# Pearling after water change only



## Impatient (Nov 12, 2007)

So my plants are pearling. YIPPEE!!!! But....they only do it after a water change. The Java Fern will do it some afternoons when the sun is bright, but the only time the anubias or the few bits I of Cabomba I left do it is right after a water change. Why?  Could it be the ferts and carbon I put in? I add them two or three times a week, but obviously more when I'm doing a water change. The only ones that aren't doing it are the crypts.


----------



## FrostyNYC (Dec 16, 2007)

Do you run CO2 into this tank? When you say you're adding carbon, you mean a liquid carbon source like Excel? That could definitely be why they're pearling.

It could also be the gas levels in the new water you're adding to the tank. Perhaps the plants are pearling due to high levels of O2 and other gases in the water you're adding.


----------



## Impatient (Nov 12, 2007)

No injection, just Excel. The tank is pretty small.

I don't get how O2 would make them pearl though. I thought when they were pearling it was O2 that was being released.


----------



## oblongshrimp (Aug 8, 2006)

if you used tap water for your waterchange there are a lot of dissolved gasses in the water due to the pressure the water has in the pipes. When you put the water in the tank the pressure is lower so the gas will come back out of the water and create the "pearling" you are seeing. One way to tell if its just fake pearling is look at the glass and rocks, if they are pearling you know its not due to the plants


----------



## tjc (Jan 17, 2006)

I've noticed an increase in pearling after my water changes also. It's very puzzling because I get bubbles coming up from the roots of my stem plants and rooted plants and bubbles on my HC. The next day, I have limited pearling on my HC.

It also seems to me that the stronger the lighting I have on, the more pearling I get.

But with regards to the water changes, I believe it has something to do with the dissolved gasses in the tap water I use. Everything in the tank is covered with bubbles. Even the back of one of my anglefishes had 4 bubbles on it for an hour.


----------



## Impatient (Nov 12, 2007)

Okay. Good to know. I thought maybe I was doing something wrong during the water changes that I needed to be doing the rest of the week. 

Thanks guys!


----------



## MartialTheory (Dec 20, 2007)

Is it possible that the tap water contians more co2 than the fish tank?

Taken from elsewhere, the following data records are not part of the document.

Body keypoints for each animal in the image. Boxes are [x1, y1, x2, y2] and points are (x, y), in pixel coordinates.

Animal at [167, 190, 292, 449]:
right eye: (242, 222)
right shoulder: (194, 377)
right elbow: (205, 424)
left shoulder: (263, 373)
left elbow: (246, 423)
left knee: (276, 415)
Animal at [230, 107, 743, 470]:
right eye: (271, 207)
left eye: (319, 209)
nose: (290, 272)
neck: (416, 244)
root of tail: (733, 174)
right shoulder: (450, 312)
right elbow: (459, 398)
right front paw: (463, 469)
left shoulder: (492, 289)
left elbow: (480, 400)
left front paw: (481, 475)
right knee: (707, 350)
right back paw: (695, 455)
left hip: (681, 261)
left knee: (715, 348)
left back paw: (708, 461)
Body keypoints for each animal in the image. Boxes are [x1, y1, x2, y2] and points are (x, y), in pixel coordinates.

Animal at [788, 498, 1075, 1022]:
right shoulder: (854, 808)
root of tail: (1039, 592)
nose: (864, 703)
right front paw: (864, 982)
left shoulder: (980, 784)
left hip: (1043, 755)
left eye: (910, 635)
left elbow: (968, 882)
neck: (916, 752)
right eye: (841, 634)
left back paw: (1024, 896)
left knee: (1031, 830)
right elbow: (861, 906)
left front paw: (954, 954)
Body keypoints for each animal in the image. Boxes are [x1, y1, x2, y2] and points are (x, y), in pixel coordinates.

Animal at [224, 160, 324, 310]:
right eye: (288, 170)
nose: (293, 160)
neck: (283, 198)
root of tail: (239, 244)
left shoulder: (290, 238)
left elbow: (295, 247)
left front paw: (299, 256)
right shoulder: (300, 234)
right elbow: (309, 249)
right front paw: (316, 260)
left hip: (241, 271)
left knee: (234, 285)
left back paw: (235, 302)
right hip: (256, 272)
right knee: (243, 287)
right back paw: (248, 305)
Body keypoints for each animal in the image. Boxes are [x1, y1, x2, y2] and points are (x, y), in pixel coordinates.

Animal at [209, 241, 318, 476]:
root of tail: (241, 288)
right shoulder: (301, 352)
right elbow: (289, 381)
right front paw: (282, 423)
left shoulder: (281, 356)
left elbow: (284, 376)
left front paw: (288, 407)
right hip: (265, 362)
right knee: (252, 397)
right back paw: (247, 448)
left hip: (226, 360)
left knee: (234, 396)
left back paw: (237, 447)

So the dissoved co2 caused the pearling from the roots that only lasted about one day or so?


----------



## hoppycalif (Apr 7, 2005)

MartialTheory said:


> Is it possible that the tap water contians more co2 than the fish tank? So the dissoved co2 caused the pearling from the roots that only lasted about one day or so?


This is not only possible, but very likely. The reason for not doing big, weekly water changes in a non-CO2 tank is that this introduces a lot of CO2 with each water change, which soon gets lost. The fluctuating CO2 level invites algae to take over.


----------



## Impatient (Nov 12, 2007)

Hoppy, what would be considered "big weekly" changes? 25% each week is what I'm currently doing.


----------



## hoppycalif (Apr 7, 2005)

25% water changes are big ones, but since you use Excel you don't need to worry about the added CO2 with the water change. The Excel acts as a constant supply of carbon, and it is an algaecide, even though Seachem can't talk about that, so you aren't inviting algae in that tank. My comment above should have been for non-CO2, non Excel tanks.


----------



## Impatient (Nov 12, 2007)

OK, good. 

(Although that would explain the green water issue I had with my previous setup....)


----------